カタルーニャ巡る混乱続く、スペイン国王が異例の非難
バルセロナ(CNN) スペイン東部カタルーニャ自治州の独立を問う住民投票を巡って、同国のフェリペ国王は3日夕、異例のテレビ演説を行い、住民投票を組織した州政府が国家の安定を揺るがしたとして非難した。
1日に行われた住民投票では警察との衝突で900人近くが負傷。カタルーニャの州都バルセロナでは3日、約70万人が参加して、警察による強硬措置に抗議するデモが行われた。
フェリペ国王は演説の中でカタルーニャ州政府当局者に対し、「法制度で承認されたルールを体系的に覆し、カタルーニャの利益を代表する国家権力に対して容認できない不忠の態度を示した」と異例の強い調子で非難。900人近くが負傷した投票日の衝突には言及しないまま、「その無責任な態度がカタルーニャとスペインの経済や社会的安定を危険にさらしている」と述べ、国家の統一を呼びかけて演説を締めくくった。

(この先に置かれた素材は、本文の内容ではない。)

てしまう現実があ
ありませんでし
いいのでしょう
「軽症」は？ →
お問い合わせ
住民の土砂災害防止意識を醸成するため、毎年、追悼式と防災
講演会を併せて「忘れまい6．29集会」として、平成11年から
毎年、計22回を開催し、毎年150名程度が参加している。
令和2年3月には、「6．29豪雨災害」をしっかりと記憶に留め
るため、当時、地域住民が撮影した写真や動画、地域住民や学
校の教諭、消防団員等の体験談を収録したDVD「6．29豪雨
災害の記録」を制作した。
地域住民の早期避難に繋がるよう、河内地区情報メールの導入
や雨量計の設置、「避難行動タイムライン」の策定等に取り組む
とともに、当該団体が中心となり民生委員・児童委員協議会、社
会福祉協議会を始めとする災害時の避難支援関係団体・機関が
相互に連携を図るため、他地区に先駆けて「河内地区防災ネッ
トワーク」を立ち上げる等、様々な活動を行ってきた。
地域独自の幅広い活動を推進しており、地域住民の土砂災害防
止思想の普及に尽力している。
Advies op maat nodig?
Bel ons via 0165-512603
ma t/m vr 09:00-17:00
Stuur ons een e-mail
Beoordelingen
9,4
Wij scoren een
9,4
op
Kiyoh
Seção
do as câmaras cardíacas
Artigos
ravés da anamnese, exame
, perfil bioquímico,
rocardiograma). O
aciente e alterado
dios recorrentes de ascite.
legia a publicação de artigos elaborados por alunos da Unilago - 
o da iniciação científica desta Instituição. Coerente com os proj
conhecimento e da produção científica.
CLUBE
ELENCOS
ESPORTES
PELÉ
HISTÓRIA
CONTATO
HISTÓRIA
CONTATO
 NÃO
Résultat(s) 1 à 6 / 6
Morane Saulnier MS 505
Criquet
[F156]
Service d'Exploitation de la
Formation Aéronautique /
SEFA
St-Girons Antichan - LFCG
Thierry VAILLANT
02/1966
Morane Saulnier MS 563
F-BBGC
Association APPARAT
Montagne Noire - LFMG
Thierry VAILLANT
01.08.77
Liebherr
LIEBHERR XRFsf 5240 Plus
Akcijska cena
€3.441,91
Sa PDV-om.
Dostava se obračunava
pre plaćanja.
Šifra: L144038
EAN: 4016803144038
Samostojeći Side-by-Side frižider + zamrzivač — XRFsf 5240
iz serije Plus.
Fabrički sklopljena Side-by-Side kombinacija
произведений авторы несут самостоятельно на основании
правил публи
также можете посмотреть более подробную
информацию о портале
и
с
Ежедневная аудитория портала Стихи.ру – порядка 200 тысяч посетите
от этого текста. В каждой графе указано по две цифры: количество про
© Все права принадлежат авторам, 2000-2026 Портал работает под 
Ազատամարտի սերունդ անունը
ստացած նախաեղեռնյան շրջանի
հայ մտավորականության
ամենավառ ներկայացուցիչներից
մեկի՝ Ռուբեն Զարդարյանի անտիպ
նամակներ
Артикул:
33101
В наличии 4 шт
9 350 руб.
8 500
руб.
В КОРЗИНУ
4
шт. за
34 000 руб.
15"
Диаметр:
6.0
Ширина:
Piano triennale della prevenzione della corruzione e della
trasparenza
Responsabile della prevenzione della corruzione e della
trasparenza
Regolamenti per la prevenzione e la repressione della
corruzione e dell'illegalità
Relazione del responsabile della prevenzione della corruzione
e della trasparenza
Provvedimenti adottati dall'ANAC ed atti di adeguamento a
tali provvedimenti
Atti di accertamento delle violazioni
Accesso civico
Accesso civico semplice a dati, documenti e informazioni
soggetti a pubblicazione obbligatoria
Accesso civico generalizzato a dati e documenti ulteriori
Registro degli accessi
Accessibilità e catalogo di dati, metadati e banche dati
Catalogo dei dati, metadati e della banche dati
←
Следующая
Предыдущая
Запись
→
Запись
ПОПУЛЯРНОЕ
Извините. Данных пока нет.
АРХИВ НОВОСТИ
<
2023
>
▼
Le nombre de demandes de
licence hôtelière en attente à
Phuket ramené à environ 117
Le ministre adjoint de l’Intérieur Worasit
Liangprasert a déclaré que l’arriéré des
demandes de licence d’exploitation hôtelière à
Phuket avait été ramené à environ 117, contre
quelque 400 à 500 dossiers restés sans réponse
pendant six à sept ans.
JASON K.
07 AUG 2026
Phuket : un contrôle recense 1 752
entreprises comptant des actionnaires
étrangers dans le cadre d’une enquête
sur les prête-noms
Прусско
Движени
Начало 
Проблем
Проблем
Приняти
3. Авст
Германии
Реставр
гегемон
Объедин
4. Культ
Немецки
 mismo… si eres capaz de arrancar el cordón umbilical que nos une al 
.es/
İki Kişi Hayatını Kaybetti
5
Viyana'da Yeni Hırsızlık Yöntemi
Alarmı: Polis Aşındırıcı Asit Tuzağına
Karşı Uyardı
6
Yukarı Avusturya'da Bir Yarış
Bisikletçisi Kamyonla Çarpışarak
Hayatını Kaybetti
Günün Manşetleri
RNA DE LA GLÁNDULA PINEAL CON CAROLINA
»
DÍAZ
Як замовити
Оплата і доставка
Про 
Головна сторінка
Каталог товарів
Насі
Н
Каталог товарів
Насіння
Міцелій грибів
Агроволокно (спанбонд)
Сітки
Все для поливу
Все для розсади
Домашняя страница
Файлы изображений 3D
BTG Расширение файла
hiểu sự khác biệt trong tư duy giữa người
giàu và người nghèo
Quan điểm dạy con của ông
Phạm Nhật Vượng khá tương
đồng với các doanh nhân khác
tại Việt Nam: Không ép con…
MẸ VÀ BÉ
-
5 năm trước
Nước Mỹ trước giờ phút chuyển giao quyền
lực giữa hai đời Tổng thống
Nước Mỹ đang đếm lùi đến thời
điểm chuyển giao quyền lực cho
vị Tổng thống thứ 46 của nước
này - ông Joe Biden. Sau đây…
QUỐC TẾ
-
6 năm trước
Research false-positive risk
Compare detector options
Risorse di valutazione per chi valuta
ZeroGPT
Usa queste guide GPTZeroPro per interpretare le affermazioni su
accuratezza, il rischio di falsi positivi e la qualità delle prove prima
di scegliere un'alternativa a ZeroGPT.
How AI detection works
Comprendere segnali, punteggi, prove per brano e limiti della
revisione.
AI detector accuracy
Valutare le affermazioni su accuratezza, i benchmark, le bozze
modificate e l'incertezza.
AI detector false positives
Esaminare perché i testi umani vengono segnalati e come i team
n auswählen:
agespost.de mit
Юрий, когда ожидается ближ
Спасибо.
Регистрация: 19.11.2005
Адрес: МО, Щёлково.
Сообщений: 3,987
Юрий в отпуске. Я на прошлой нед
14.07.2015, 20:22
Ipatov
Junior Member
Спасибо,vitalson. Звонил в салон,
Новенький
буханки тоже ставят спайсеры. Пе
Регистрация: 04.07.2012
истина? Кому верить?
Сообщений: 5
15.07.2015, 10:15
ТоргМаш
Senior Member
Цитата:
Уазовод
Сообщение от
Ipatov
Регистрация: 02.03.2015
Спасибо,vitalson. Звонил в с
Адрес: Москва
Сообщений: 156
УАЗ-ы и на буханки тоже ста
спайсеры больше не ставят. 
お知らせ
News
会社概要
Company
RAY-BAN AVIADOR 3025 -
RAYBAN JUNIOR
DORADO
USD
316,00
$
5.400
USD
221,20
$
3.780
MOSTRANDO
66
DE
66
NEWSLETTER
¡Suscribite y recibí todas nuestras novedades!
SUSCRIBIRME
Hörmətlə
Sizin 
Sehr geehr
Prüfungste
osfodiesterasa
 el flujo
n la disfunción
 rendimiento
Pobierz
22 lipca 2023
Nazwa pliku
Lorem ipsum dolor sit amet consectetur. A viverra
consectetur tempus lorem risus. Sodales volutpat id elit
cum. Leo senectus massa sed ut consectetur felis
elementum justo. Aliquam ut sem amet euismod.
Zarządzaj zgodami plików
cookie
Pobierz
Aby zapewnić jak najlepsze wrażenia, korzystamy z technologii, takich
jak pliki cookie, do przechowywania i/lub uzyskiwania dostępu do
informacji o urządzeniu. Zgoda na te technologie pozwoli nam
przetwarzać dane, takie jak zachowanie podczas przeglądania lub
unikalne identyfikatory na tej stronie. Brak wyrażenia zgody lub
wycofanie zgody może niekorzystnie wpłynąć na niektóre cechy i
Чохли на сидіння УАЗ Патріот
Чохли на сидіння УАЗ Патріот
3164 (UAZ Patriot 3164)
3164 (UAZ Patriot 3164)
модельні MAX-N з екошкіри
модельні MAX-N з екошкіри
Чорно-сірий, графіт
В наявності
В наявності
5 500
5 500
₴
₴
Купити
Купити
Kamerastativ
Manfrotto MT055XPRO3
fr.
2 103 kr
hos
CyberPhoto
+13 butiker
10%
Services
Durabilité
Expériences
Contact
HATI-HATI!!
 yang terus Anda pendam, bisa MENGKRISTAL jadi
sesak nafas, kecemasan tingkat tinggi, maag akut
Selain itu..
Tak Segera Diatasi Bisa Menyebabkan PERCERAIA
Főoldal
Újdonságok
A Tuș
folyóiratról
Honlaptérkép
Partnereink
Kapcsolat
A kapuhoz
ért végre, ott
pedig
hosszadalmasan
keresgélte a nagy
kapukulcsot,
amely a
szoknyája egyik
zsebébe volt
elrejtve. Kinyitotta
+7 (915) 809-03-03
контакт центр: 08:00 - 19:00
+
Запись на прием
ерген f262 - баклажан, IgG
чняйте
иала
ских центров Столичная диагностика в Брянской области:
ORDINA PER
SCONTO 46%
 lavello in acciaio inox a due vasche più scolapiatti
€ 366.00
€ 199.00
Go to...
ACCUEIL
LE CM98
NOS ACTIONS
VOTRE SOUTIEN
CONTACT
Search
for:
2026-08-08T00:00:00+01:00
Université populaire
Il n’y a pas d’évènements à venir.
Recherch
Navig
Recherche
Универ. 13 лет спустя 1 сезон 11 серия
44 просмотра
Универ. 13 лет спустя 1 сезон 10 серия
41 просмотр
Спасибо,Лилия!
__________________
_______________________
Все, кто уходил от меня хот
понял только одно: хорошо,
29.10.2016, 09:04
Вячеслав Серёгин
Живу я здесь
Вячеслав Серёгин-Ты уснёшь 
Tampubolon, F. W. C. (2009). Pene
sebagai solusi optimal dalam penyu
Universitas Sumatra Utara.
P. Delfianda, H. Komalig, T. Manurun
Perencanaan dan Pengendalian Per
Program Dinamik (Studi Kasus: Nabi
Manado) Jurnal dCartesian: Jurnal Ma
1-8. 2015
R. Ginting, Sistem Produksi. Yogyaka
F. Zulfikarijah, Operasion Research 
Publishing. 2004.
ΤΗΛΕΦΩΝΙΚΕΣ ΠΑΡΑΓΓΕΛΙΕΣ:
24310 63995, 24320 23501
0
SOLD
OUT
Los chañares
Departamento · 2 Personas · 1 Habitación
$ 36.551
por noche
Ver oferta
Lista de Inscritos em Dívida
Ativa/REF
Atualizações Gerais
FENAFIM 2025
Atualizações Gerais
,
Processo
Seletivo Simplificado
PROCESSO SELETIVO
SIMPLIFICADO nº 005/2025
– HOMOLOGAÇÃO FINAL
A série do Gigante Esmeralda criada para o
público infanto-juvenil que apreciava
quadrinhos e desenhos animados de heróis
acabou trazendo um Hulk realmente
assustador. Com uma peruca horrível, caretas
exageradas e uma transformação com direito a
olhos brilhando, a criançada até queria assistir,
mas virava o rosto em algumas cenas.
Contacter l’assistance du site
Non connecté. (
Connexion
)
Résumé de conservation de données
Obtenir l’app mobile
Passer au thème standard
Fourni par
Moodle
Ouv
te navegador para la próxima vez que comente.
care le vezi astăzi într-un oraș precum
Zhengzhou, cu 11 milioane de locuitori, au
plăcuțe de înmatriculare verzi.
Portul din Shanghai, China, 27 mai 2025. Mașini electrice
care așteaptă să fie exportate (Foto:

一方、カタルーニャのプッチダモン州首相は3日夜、BBCの取材に対し、「今週末または来週初め」までに、一方的に独立を宣言すると言明した。同氏がこの言葉を実行に移した場合、スペインの危機的状況は一層深まる恐れもある。
フェリペ国王の演説に先立ち、バルセロナでは70万人が国家警察本部前などに集まり、投票を阻止しようとした国家権力による強硬措置に抗議した。商店は休業し、大学は講義を中断、公共交通機関は運行本数を減らしている。
ラホイ首相は首都マドリードで野党と会談。当局は投票を阻止する目的でカタルーニャに配備した国家治安部隊に対し、来週いっぱい同地で待機するよう指示した。